From Los Angeles, I caught a flight on LAN (lan.com) to Santiago, Chile, where I stopped for one night at Hotel Fundador (hotelfundador.cl) before continuing to Punta Arenas, the southernmost city in Patagonia. From there, it was a three-hour drive north to my hotel in the town of Puerto Natales, the capital of the Last Hope Province. Pampas, mountains, and lakes, as well as sheep, rhea, black-chested buzzard-eagles, hare, gray fox, and guanaco, were in my sights all the way to my destination. I arrived in the afternoon at Hotel Remota (remota.cl), where I stayed for the next three days.
Remota was built in 2005, and its design is an homage to the natural landscape; it successfully creates the experience of being indoors while still engaging in the natural elements of the region.
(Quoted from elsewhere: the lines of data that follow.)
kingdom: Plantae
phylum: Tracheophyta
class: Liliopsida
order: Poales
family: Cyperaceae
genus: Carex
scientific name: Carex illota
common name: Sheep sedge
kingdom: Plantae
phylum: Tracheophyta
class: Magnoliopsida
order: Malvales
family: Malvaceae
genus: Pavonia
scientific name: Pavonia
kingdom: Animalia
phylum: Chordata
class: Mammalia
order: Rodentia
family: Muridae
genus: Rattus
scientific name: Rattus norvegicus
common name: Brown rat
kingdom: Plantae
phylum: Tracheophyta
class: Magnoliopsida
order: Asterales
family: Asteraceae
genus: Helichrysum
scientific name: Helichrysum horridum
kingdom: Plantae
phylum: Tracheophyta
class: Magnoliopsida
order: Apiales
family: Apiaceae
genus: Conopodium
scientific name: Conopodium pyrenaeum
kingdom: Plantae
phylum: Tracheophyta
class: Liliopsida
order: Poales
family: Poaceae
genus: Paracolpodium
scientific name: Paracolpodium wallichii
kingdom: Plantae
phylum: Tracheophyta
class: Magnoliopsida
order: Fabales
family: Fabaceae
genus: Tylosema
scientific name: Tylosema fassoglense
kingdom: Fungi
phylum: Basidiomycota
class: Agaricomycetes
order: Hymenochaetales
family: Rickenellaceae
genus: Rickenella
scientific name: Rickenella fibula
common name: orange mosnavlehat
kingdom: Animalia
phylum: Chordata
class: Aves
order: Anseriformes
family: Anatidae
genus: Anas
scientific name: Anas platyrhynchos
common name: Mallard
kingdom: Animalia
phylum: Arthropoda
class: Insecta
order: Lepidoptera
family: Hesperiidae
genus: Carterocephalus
There are no televisions, no music, no distractions from the solitude of the land.
Time went quickly, with a new adventure each day — hiking to the base of the majestic blue towers in Torres del Paine National Park; a horseback ride to the top of Dorotea mountain; kayaking down Grey River. Delicious food and informative guides rounded out the sublime experience. I tried to emblazon the sights and sounds of Patagonia on my brain. There is nourishment, a replenishment of the soul that comes from quiet locations such as these.
Leaving Remota, I returned to Punta Arenas to board the Via Australis, one of the ships in the Cruceros Australis (australis.com) fleet, for a four-day cruise of the fjords that make up the tip of South America. Via Australis is an educational research vessel, and as such, passengers learned about the ecosystems, wildlife, and history as we sailed through waterways including the Strait of Magellan and the Beagle Channel. We disembarked for excursions via Zodiak that got us nose to beak with the wild Magellanic penguin colony of Tucker Island; near enough to Pia glacier in Glacier Alley to feel its thunderous calving; and to the infamous Cape Horn, where 800 ships have wrecked and 10,000 lives have been lost. Standing on the edge of the continent, just 300 miles from Antarctica, I attempted a moment’s meditation, trying to internalize the significance of where I was. My effort seemed feeble, but I was able to catch a moment, fleeting as it was, of the power of this place.